Large Language Models Assume People are More Rational than We Really are (2406.17055v3)

Published 24 Jun 2024 in cs.CL, cs.AI, cs.CY, and cs.LG

Abstract: In order for AI systems to communicate effectively with people, they must understand how we make decisions. However, people's decisions are not always rational, so the implicit internal models of human decision-making in LLMs must account for this. Previous empirical evidence seems to suggest that these implicit models are accurate -- LLMs offer believable proxies of human behavior, acting how we expect humans would in everyday interactions. However, by comparing LLM behavior and predictions to a large dataset of human decisions, we find that this is actually not the case: when both simulating and predicting people's choices, a suite of cutting-edge LLMs (GPT-4o & 4-Turbo, Llama-3-8B & 70B, Claude 3 Opus) assume that people are more rational than we really are.

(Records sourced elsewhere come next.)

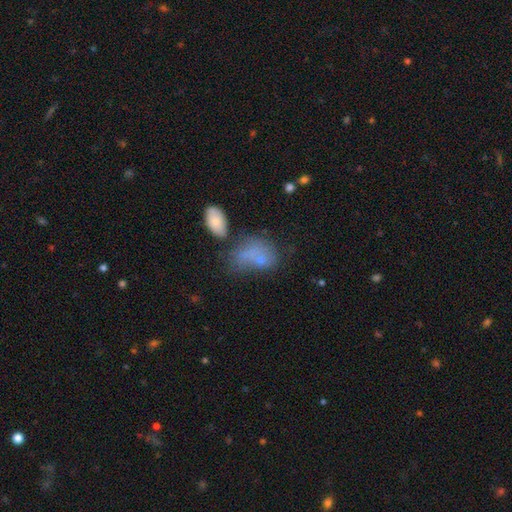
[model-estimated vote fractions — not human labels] Smooth or featured?
  - smooth: 59% *
  - featured or disk: 25%
  - star or artifact: 16%
How rounded?
  - in between: 75% *
  - round: 22%
  - cigar-shaped: 2%
Merging?
  - merger: 30% *
  - none: 28%
  - major disturbance: 21%
  - minor disturbance: 20%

Specifically, these models deviate from human behavior and align more closely with a classic model of rational choice -- expected value theory. Interestingly, people also tend to assume that other people are rational when interpreting their behavior. As a consequence, when we compare the inferences that LLMs and people draw from the decisions of others using another psychological dataset, we find that these inferences are highly correlated. Thus, the implicit decision-making models of LLMs appear to be aligned with the human expectation that other people will act rationally, rather than with how people actually act.

PDF HTML Abstract

Analyzing Rationality Bias in LLMs: A Study on Human Decision-Making

The paper "LLMs Assume People are More Rational than We Really are" explores a critical analysis of how LLMs perceive human decision-making processes, particularly through the lens of rationality. The research interrogates the implicit assumptions encoded in state-of-the-art LLMs such as GPT-4, Llama, and Claude, challenging the notion that these models can accurately simulate or predict human behavior. This investigation engages with foundational theories in psychology and cognitive science to draw conclusions about LLMs' alignment with human rationality expectations versus actual behavior.

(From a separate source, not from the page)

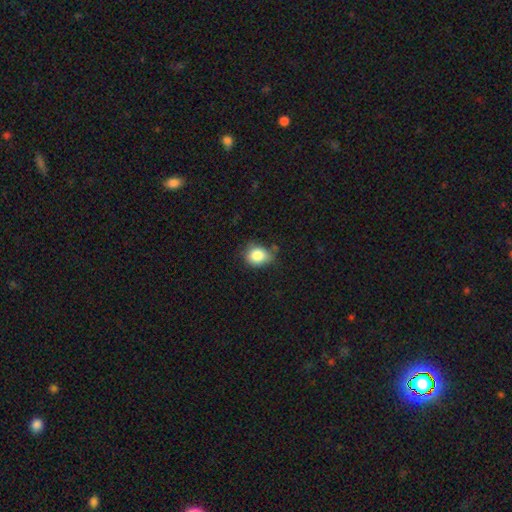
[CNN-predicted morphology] Smooth or featured: smooth — 85% (star or artifact — 9%)
How rounded: round — 53% (in between — 46%)
Merging: none — 58% (minor disturbance — 32%)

The research outlines two primary types of modeling tasks to evaluate LLMs: forward modeling and inverse modeling. In forward modeling, the objective is to predict which option among gambles humans will choose. The paper utilizes a well-documented dataset, choices13k, which consists of over 13,000 decision-making problems where human choices between probabilistic gambles were recorded. The LLMs were prompted to predict these choices under different conditions: zero-shot and chain-of-thought prompting, with the latter providing a structured reasoning process to the models.

The results indicate a discrepancy between human decision-making and LLM predictions. Notably, when LLMs utilize chain-of-thought prompts, they align more closely with the concept of rational choice theory—specifically, expected value theory—than with human behavior. For example, GPT-4 demonstrates a correlation of over 0.93 with the rational model but only 0.64 with actual human decisions. This finding suggests a bias within LLMs, shaped likely by the rational-leaning training data they are exposed to, which often excludes human errors and fallacies.

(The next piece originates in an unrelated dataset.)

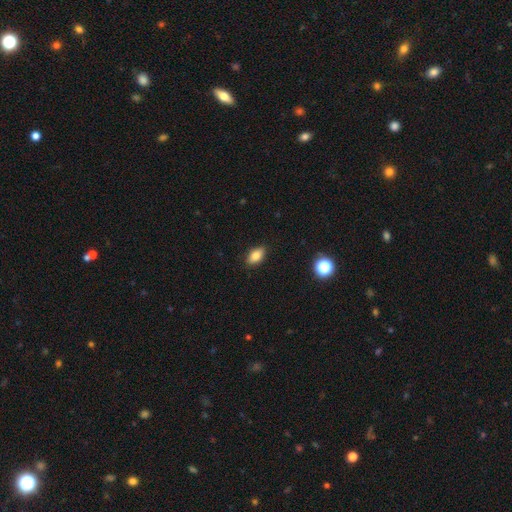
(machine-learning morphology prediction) This is clearly a smooth galaxy (82%). How rounded: clearly in between (88%). Merging: clearly none (87%).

The second experimental paradigm, inverse modeling, explores how LLMs infer human preferences based on observed decisions. This task aligns with cognitive models where observers infer the intentions behind others' choices. Using a set from Jern et al.'s work involving ranking decision strength, the paper assessed the correlation between LLM inferences and human inferences. Here, the findings are more concordant—LLMs tend to make inferences that echo human expectations of rationality. Intriguingly, stronger models like GPT-4 highly correlate with both human expectations and rational theories (Spearman correlation of up to 0.97 with human inference patterns).

These experiments reveal critical implications for AI alignment research and the application of LLMs in simulating human behavior. The discrepancy between LLM predictions in forward tasks and human decisions highlights the necessity for models trained to align with human behavior, not just idealized rationality. The paper suggests potentially bifurcating alignment strategies: one focusing on meeting human expectations (which assumes rationality in others), and the other on true-to-life human behavior (capturing the irrational nuances).

The insights gained from this research provoke a reconsideration of the efficacy of LLMs in human interaction tasks beyond mere language comprehension. The implicit rationality bias embedded within these models can lead to fundamental misalignments in real-world applications ranging from simulating human participants in social experiments to designing human-AI interaction protocols. This calls for a more nuanced approach in training AI systems, incorporating methodologies from cognitive science that account for the inherently imperfect and sometimes irrational nature of human decision-making.

The broader impacts addressed by this paper urge a reflective discourse on AI deployment in socially and ethically sensitive contexts, promoting a vision of AI systems that can model not just the rational archetype but the varied spectrum of human cognition and behavior. As AI continues to evolve, integrating insights from psychology and cognitive science will be crucial in molding technology that truly understands and complements human capacities.